Dr. Philipp Schmagold
22-10-12 11:03
Eine Woche vor dem Ende der Urwahl liegen wir bei unter 29% Wahlbeteiligung, das ist leider kein Erfolg. Ich wage die Prognose, dass wir bis zum Ende der Urwahl unter 50% Wahlbeteiligung bleiben werden. Zukünftig sollten wir die Urwahlen daher mit Sachfragen kombinieren, um unsere Mitglieder bundesweit für die Wahl zu begeistern. Anbei der entsprechende Antrag an die BDK in Hannover vom 16.-18.November 2012:

Urabstimmung über unser Spitzenpersonal kombiniert mit Sachfragen!

Der Satzung des Bundesverbandes der Partei BÜNDNIS 90 / DIE GRÜNEN ist beim § 24 URABSTIMMUNG ein achter Unterpunkt hinzuzufügen, welcher den siebten Unterpunkt sinnvoll ergänzt:

(7) Über Spitzenkandidaturen der Bundespartei aus Anlass allgemeiner Wahlen kann die Urwahl durchgeführt werden. Absätze (2) bis (5) finden entsprechende Anwendung. Es gilt dabei die Mindestquotierung. Ausnahmen beschließt eine Bundesversammlung mit einfacher Mehrheit.

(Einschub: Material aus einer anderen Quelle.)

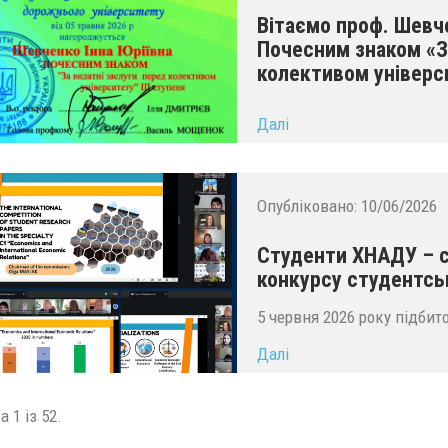
Вітаємо проф. Шевч
Почесним знаком «З
колективом універс
...
Далі
Опубліковано:
10/06/2026
Студенти ХНАДУ – 
конкурсу студентсь
5 червня 2026 року підбит
Далі
а 1 із 52.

(8) Die Urwahl über Spitzenkandidaturen der Bundespartei ist um mindestens drei und bis zu zehn inhaltliche Abstimmungen zu erweitern. Die Themen und der Wortlaut der Fragestellungen werden rechtzeitig vom Bundesvorstand in Abstimmung mit der Bundestagsfraktion und den Bundesarbeitsgemeinschaften festgelegt.

Begründung:
Bei uns GRÜNEN gehen die Inhalte vor, die Abstimmung über unser politisches Spitzenpersonal sollte daher auch als basisdemokratische Plattform der Entscheidung über verschiedene aktuelle Themen genutzt werden. Der zusätzliche Arbeitsaufwand ist überschaubar, die Kosten der Abstimmung erhöhen sich nur unwesentlich, wenn ohnehin eine bundesweite Urwahl innerhalb unserer Partei BÜNDNIS 90 / DIE GRÜNEN stattfindet.